The thought of thousands of people having to do what she had to do is depressing. I was sitting in the room with her while she wrote it, submitted it for checking, "AI" detected! She found the only way to avoid this was to go over it again and again simplifying and dumbing it down to use very basic sentence structures which ended up reading like something from a primary schooler. The whole thing is ass-backwards.
If they had a conference on, say, the Americans, wouldn't it be fair for Americans to have a seat at the table?
Yes, AI slop is an issue. But throwing more AI at detecting this, and most importantly, not weighing that detection properly, is an even bigger problem.
And, HN-wise, "this seems like AI" seems like a very good inclusion in the "things not to complain about" FAQ. Address the idea, not the form of the message, and if it's obviously slop (or SEO, or self-promotion), just downvote (or ignore) and move on...

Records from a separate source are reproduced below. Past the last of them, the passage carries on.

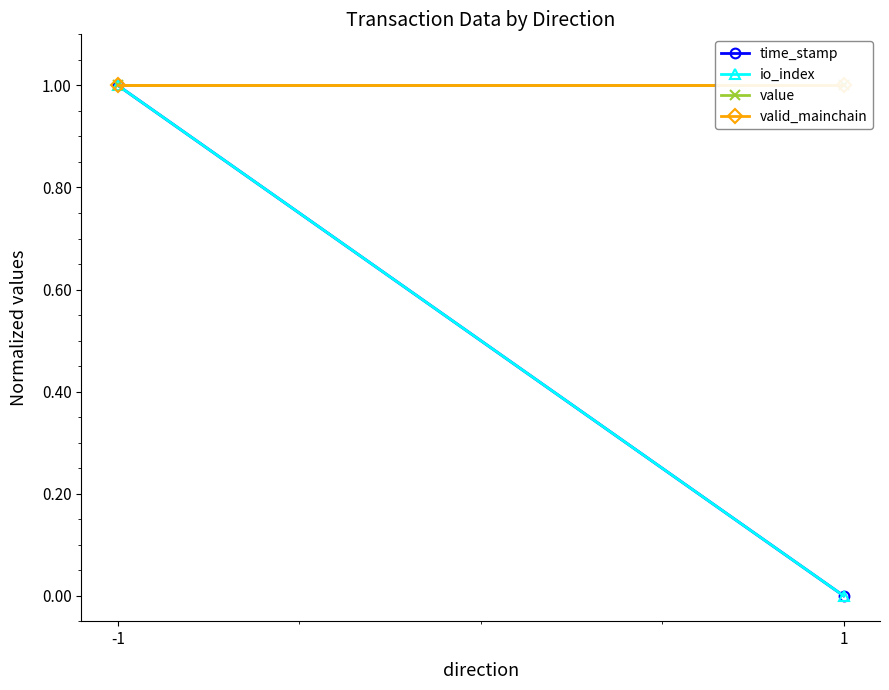

What are all the series names shown in the legend?

time_stamp, io_index, value, valid_mainchain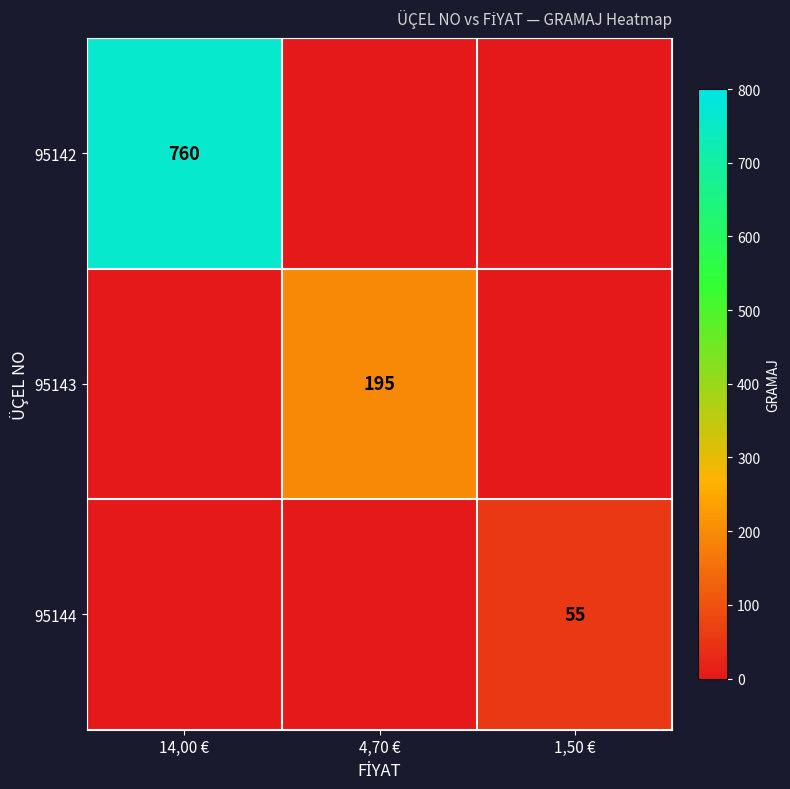

List the series in order of their overall mean, lowest first.

95144, 95143, 95142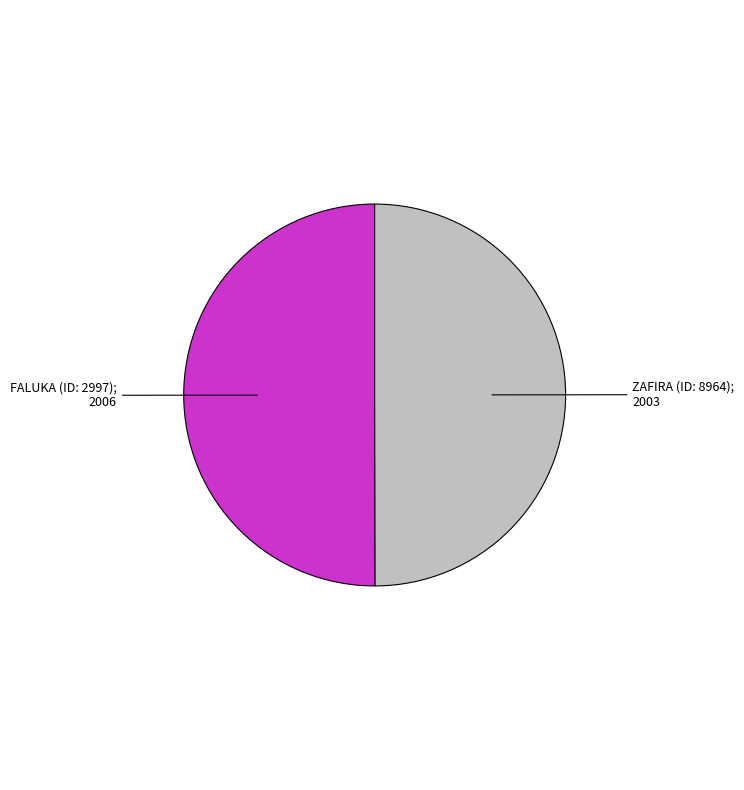

Count the number of slices in the pie.

2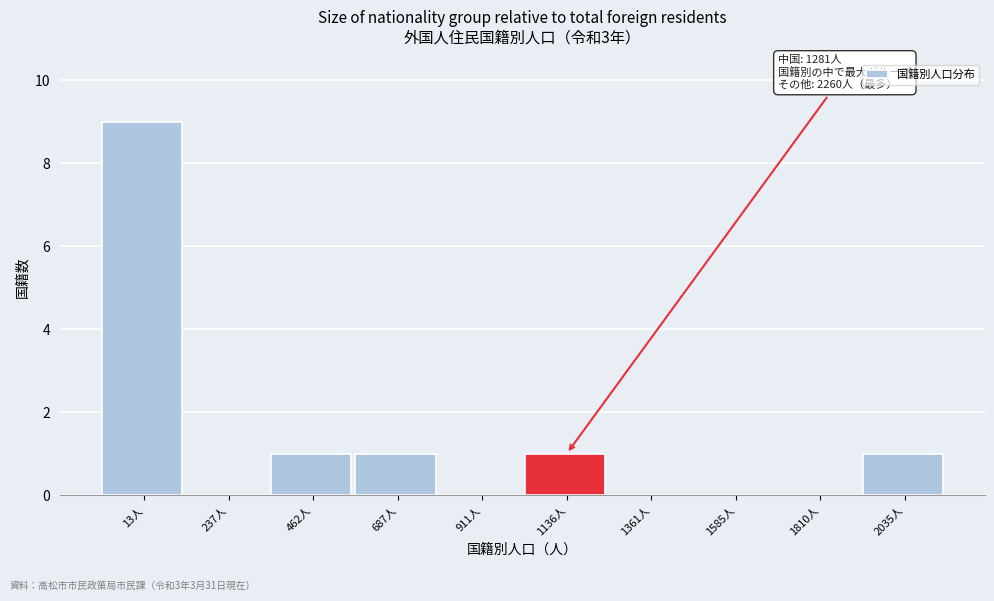

Reading left to right, extract all data points from this chart.

13人=9	237人=0	462人=1	687人=1	911人=0	1136人=1	1361人=0	1585人=0	1810人=0	2035人=1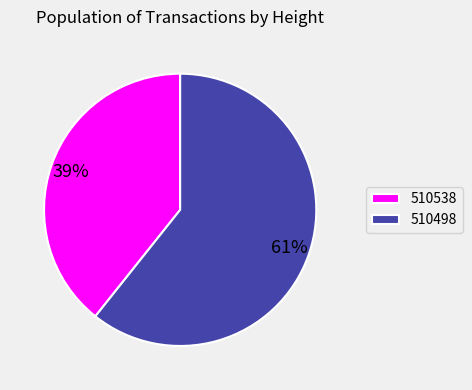

To the nearest percent, what is the average slice percentage?

50%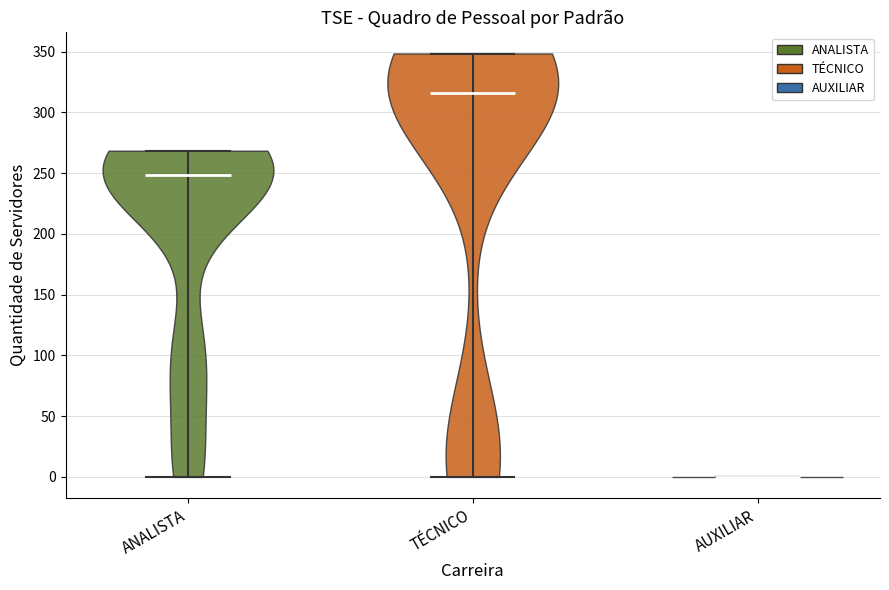

Reading left to right, read every violin against the y-axis: where its median line is, and the lowest and highest points it reaches. The values are not printed on the chart, so give them approximately, as read against the axis.

ANALISTA: median line 250, lowest point 0, highest point 270
TÉCNICO: median line 315, lowest point 0, highest point 350
AUXILIAR: median line 0, lowest point 0, highest point 0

Those are all legitimate concerns or even valid complaints, though, and, once raised, those concerns can be addressed by fixing the problem, if the person responsible for the state of affairs chooses to do so.
If someone is accused falsely of using AI or anything else that they genuinely didn’t do, like a paywall, then I can see your “downvote and move on” strategy as being perhaps expedient, but I don’t think your comparison is a helpful framing. Accessibility concerns are valid for the same reason as paywall concerns: it’s a valid position to desire our shared knowledge and culture to be accessible by one and by all without requiring a ticket to ride, entry through a turnstile, or submitting to profiling or tracking. If someone releases their ideas into the world, it’s now part of our shared consciousness and social fabric. Ideas can’t be owned once they’re shared, nor can knowledge be siloed once it’s dispersed.
It seems that you’re saying that simply because there isn’t a good rejoinder to false claims of AI usage that we shouldn’t make such claims at all, even legitimate ones, but this gives cover to bad actors and limits discourse to acceptable approved topics, and perhaps lowers the level of discourse by preventing necessary expectations of disclosure of AI usage from forming. If we throw in the towel on AI usage being expected to be disclosed, then that’s the whole ballgame. Folks will use it and not say so, because it will be considered rude to even suggest that AI was used, which isn’t helpful to the humans who have to live in such a society.
We ought to have good methodological reasons for the things we publish if we believe them to be true, and I’m not trying to be a naysayer or anything, but I respectfully disagree with your statement generally and on the points. All of the things you mentioned should be called out for cause, even if there isn’t much interesting discussion to be had, because the facts of the matters you mention are worth mentioning themselves in their own right. Just like we should let people like things, we should let people dislike things, and saying so adds checks and balances to our producer-consumer dynamic.